The proposed N5, N10, and N20 coins “will also circulate side by side with notes of the same denominations until such a time when we are assured that the coins have gained wide acceptability.”
The CBN, Okoroafor said is required to withdraw and destroy unfit currency notes, adding that “one of the reasons for the ongoing campaign for greater respect for the Naira is to reduce the frequency of replacement and therefore the overall cost of currency management”.
The planned currency restructuring, he explained, will not cause inflation in any form whatsoever as it will not increase money supply. 
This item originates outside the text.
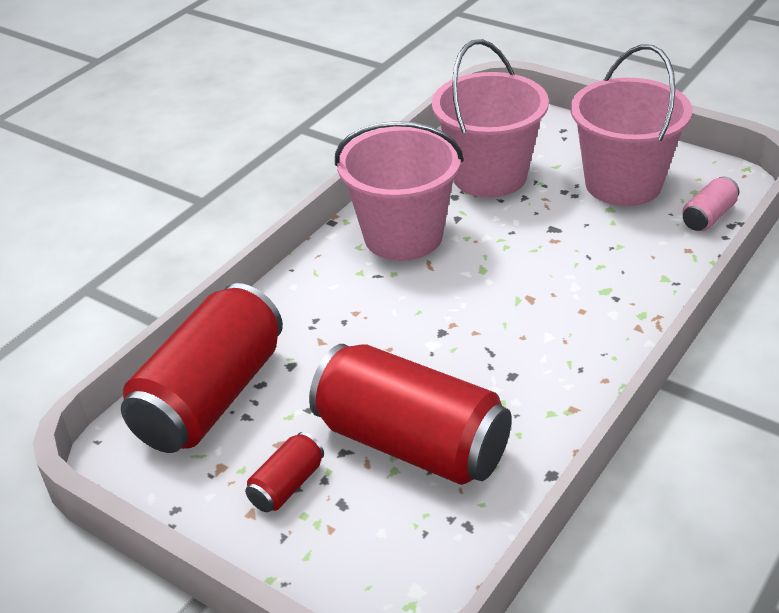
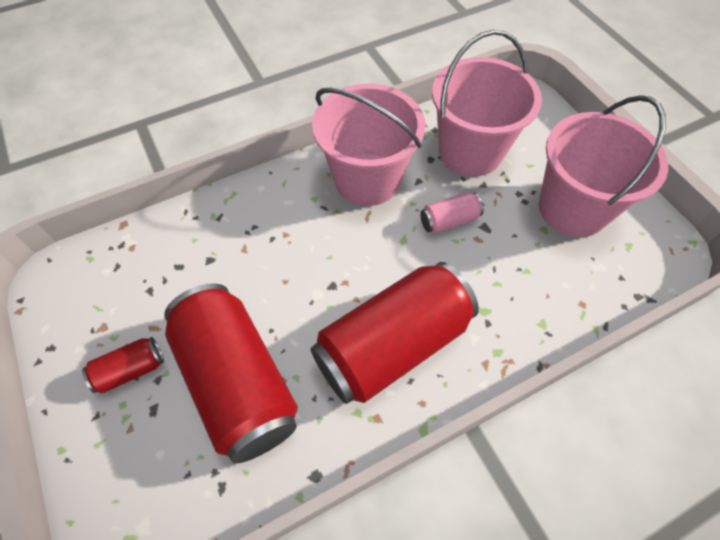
camera: 25 degrees right, 20 degrees up
red can [121,283,283,453] -> red can moved to [311,262,479,404]
pink can [682,177,739,231] -> pink can moved to [420,192,484,234]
Instead, the currency restructuring he said, will make payments easier and check unnecessary rise in prices that come through ”rounding up”. 
Currency restructuring, Okoroafor noted, may actually help in tackling inflation, noting that when “the CBN introduced the N500 banknote in 2002, inflation dropped from 16.5 per cent to 12.1 per cent in 2003. Similarly, when the N1,000 banknote was introduced in 2005, the inflation rate actually dropped from 11.6 per cent to 8.6 per cent (single digit) in 2006 and dropped further to 6.6 per cent in 2007.”